TEXT PASSAGE.
If possible, always choose the `.csv` file to import into a DataFrame because the `.xlsx` files have a lot of info overhead that Pandas has to strip away, resulting in much faster parsing and load times for `.csv` files of a large size.

We will now import a `.csv` file into a new DataFrame using the `read_csv()` function.  There are many options to how you import a `.csv` file (see [documentation](http://pandas.pydata.org/pandas-docs/stable/generated/pandas.read_csv.html) here), most of which are dependent upon the data itself, but we will stick to a vanilla import here.

In [23]:
df = pd.read_csv('pandas_dating_demo_df.csv')

In [24]:
df.head()

DATASET.
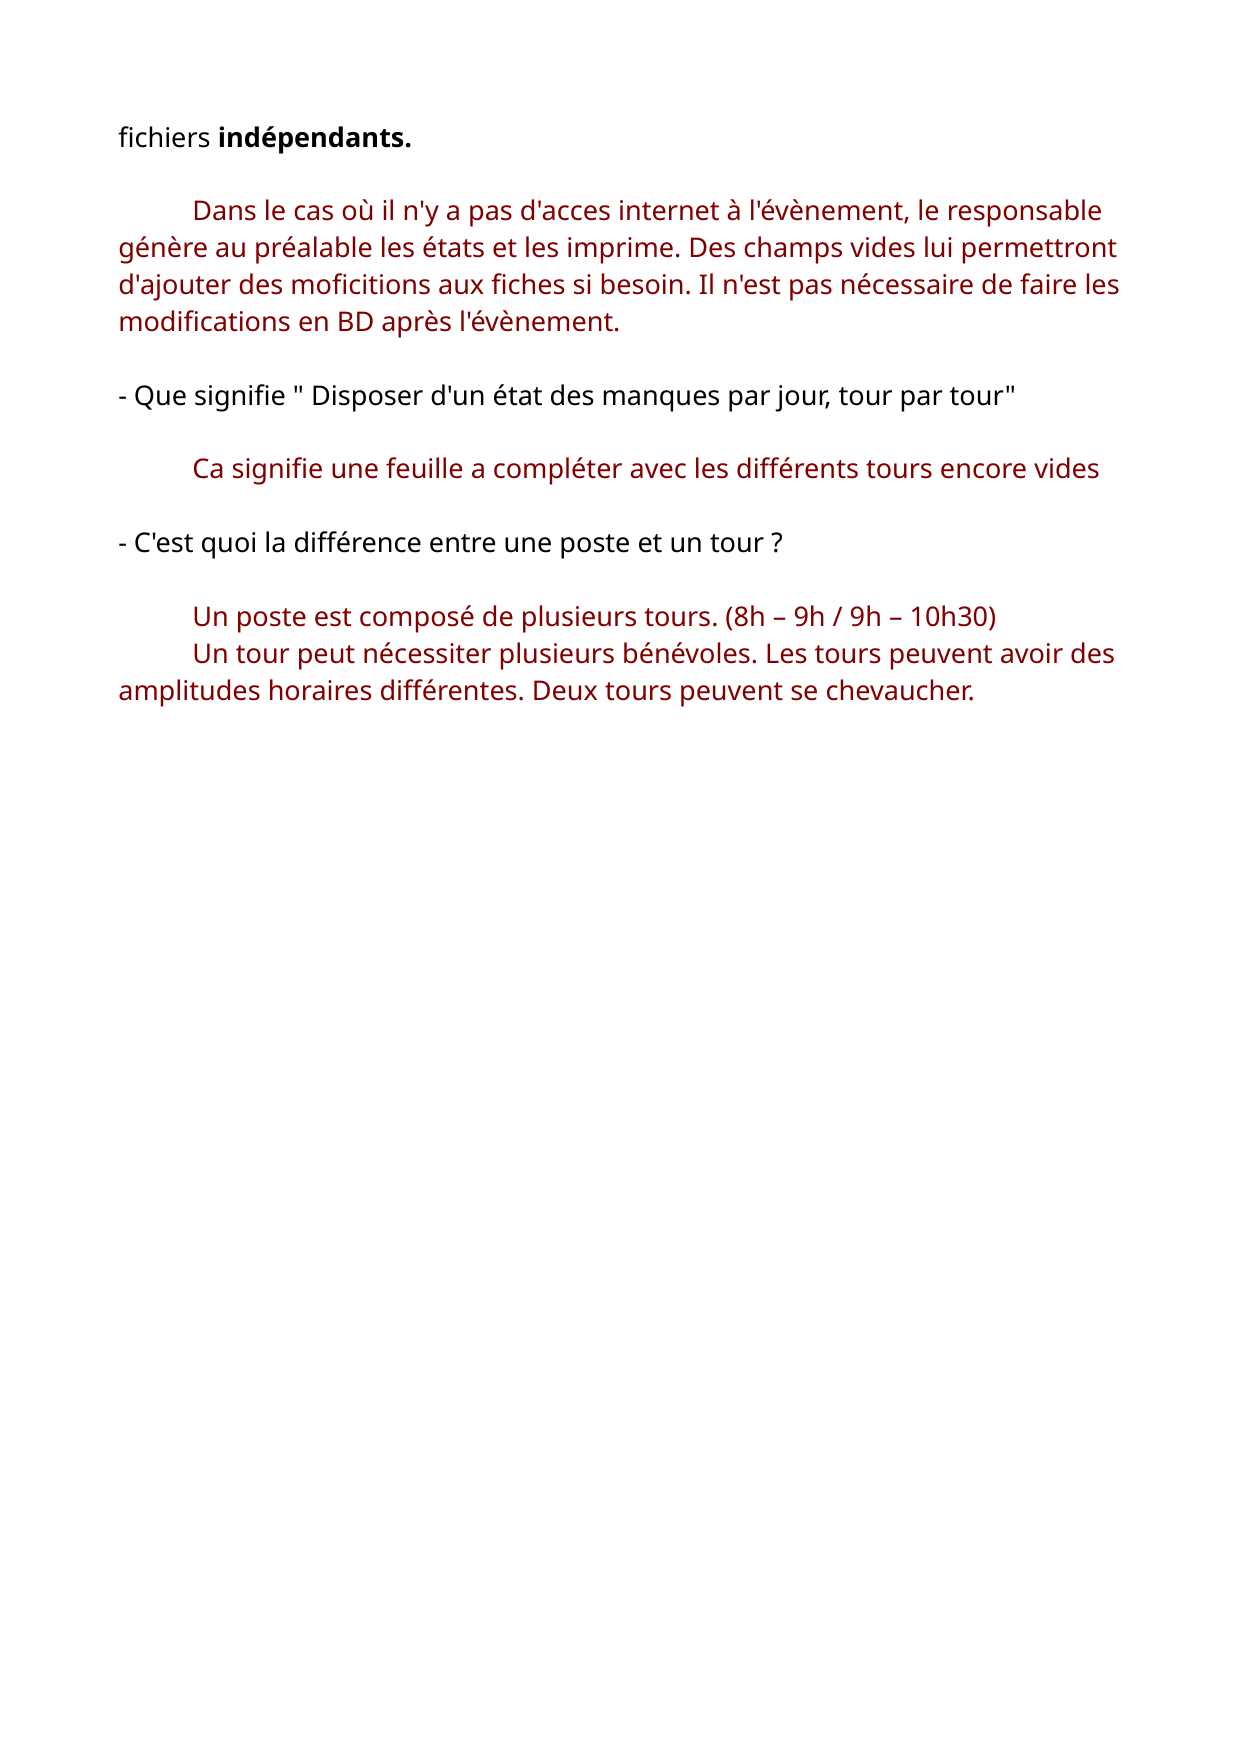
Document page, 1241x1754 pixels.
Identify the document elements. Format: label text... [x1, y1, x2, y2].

text fichiers indépendants. [118, 118, 1122, 155]
text Un tour peut nécessiter plusieurs bénévoles. Les tours peuvent avoir des amplitudes horaires différentes. Deux tours peuvent se chevaucher. [118, 634, 1122, 708]
text - Que signifie " Disposer d'un état des manques par jour, tour par tour" [118, 376, 1122, 413]
text - C'est quoi la différence entre une poste et un tour ? [118, 524, 1122, 561]
text Un poste est composé de plusieurs tours. (8h – 9h / 9h – 10h30) [118, 597, 1122, 634]
text Dans le cas où il n'y a pas d'acces internet à l'évènement, le responsable génère au préalable les états et les imprime. Des champs vides lui permettront d'ajouter des moficitions aux fiches si besoin. Il n'est pas nécessaire de faire les modifications en BD après l'évènement. [118, 192, 1122, 339]
text Ca signifie une feuille a compléter avec les différents tours encore vides [118, 450, 1122, 487]
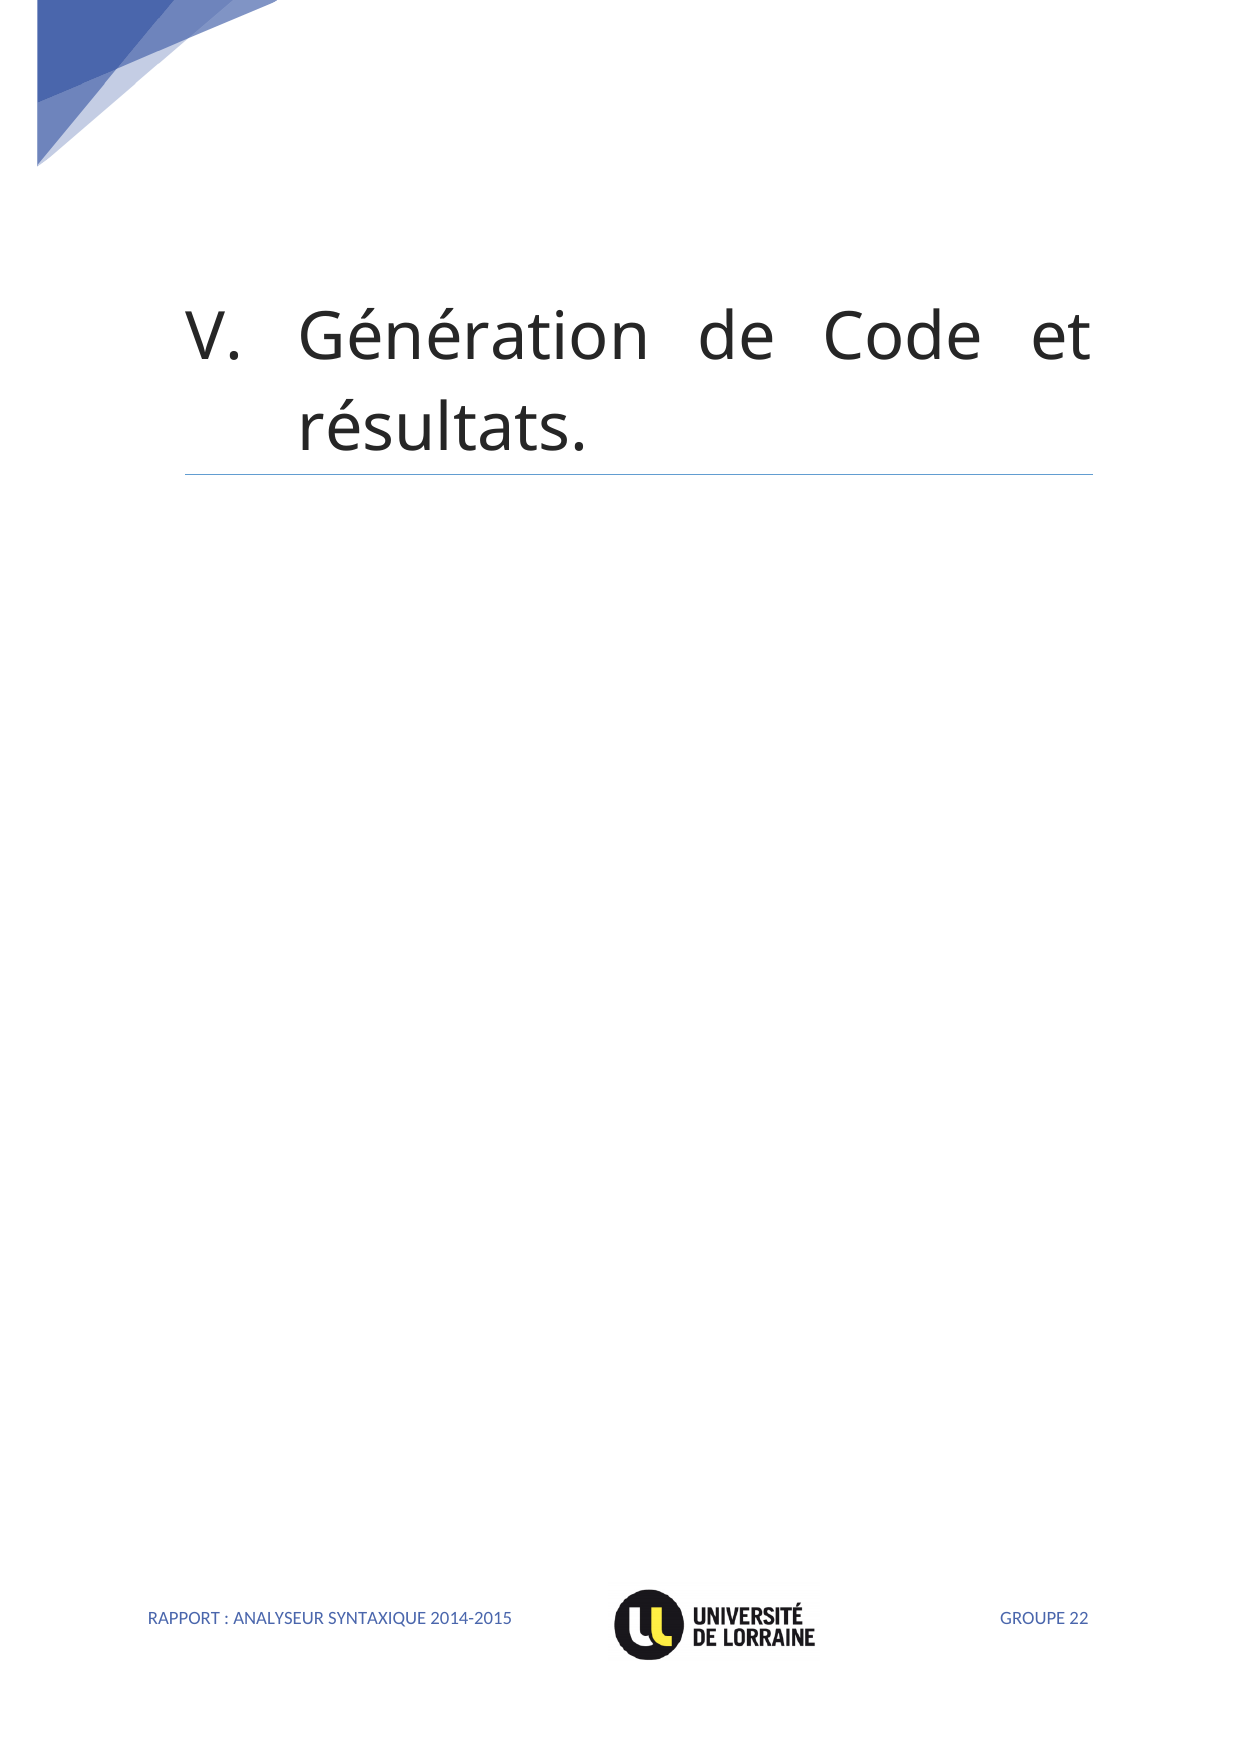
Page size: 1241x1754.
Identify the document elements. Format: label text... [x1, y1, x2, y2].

list Génération de Code et résultats. [185, 288, 1093, 474]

GOAL. Could you edit everything from "If possible, always" down to "a large size." in the text about loading CSV files with pandas, replacing "DataFrame" with "data frame"? These records have no connection to the text about loading CSV files with pandas.

ANSWER BELOW.
If possible, always choose the `.csv` file to import into a data frame because the `.xlsx` files have a lot of info overhead that Pandas has to strip away, resulting in much faster parsing and load times for `.csv` files of a large size.